Not really sure if you're talking about Budgie, GNOME, MATE, or Plasma here, but the concept of search providers in Budgie isn't a thing. This might be something that gets explored in the future once I make some more concrete architectural changes to search, but simply isn't a priority. Personally I find search providers in GNOME Shell to be pretty limited in usefulness. File searches end up pulling from Tracker, which is a bloated pile of garbage that only serves to waste computing resources (CPU, storage, etc.). Most web based searches are...well done in a web browser that you're likely to have open anyways. Mathematical calculations are questionable at best, anything complex would warrant features you probably wouldn't expose in the menu itself. Really the focus of the menu is always going to be applications, everything else would be secondary and likely be a deferred search operation, at which point the search for it would be slower and already be less useful than opening up a dedicated app for it (like a file manager, calculator, browser, etc.)
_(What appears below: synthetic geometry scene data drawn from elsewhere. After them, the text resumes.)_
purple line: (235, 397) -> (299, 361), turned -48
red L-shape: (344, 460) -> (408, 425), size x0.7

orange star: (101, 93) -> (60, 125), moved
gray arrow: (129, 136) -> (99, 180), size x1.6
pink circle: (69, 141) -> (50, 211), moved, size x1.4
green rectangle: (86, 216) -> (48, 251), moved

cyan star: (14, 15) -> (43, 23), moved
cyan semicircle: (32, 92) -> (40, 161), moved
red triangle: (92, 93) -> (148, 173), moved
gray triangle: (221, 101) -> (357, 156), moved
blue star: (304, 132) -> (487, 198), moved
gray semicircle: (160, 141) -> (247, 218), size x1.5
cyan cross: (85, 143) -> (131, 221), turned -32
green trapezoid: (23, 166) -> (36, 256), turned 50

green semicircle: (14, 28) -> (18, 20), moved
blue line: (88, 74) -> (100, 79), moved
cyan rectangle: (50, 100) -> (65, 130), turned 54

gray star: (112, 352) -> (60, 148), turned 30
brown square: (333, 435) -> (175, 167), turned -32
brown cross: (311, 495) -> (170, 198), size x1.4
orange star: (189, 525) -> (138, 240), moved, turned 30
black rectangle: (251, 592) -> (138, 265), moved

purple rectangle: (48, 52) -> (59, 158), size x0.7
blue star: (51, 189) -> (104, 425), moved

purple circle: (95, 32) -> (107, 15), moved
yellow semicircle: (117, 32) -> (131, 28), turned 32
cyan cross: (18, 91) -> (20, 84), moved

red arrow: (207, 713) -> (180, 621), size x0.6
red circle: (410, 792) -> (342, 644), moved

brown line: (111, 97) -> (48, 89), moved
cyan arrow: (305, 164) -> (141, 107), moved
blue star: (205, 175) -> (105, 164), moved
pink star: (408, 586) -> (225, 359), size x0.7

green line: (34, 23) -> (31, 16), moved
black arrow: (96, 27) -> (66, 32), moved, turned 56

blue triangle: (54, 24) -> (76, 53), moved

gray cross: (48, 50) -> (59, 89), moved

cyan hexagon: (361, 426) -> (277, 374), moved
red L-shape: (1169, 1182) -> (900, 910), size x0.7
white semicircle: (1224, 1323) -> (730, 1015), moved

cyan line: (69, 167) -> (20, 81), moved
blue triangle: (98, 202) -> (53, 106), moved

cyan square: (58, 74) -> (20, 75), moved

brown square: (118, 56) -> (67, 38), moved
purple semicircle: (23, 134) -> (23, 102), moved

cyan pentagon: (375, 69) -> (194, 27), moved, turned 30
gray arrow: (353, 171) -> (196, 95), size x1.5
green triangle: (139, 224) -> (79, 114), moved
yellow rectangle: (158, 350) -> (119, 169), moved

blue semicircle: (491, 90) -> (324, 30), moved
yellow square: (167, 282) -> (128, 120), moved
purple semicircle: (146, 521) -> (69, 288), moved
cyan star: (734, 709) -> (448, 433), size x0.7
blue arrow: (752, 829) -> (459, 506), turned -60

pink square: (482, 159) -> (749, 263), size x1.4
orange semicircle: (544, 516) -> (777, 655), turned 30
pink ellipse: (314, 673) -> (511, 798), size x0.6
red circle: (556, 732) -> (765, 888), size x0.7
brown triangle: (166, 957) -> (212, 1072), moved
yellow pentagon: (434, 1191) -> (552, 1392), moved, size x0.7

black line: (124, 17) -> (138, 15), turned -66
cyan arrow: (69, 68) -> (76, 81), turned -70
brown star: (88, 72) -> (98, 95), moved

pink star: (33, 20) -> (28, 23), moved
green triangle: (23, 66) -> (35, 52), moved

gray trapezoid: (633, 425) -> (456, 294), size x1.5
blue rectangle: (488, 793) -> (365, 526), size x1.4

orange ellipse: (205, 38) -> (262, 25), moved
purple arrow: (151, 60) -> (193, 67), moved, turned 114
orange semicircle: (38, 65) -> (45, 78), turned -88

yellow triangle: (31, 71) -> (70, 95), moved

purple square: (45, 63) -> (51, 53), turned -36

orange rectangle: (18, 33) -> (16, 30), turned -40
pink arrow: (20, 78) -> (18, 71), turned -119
Generally speaking implementing an package search provider just isn't a meaningful use of time either. We have a Software Center that can provide a much more curated experience than what a search provider could, and if we were talking about GNOME Shell then we'd have to constantly update it against newer GNOME Shell releases. Doing this across multiple desktops? Pretty much forget about it. Building a package manager oriented search provider on top of eopkg / pisi wouldn't be useful either, since it'd have to be rewritten for sol anyways.
So it's a good suggestion and I can see where you're coming from, I just don't see it being especially useful or a priority and there are better places (Software Center) to provide an improved experience for package searching.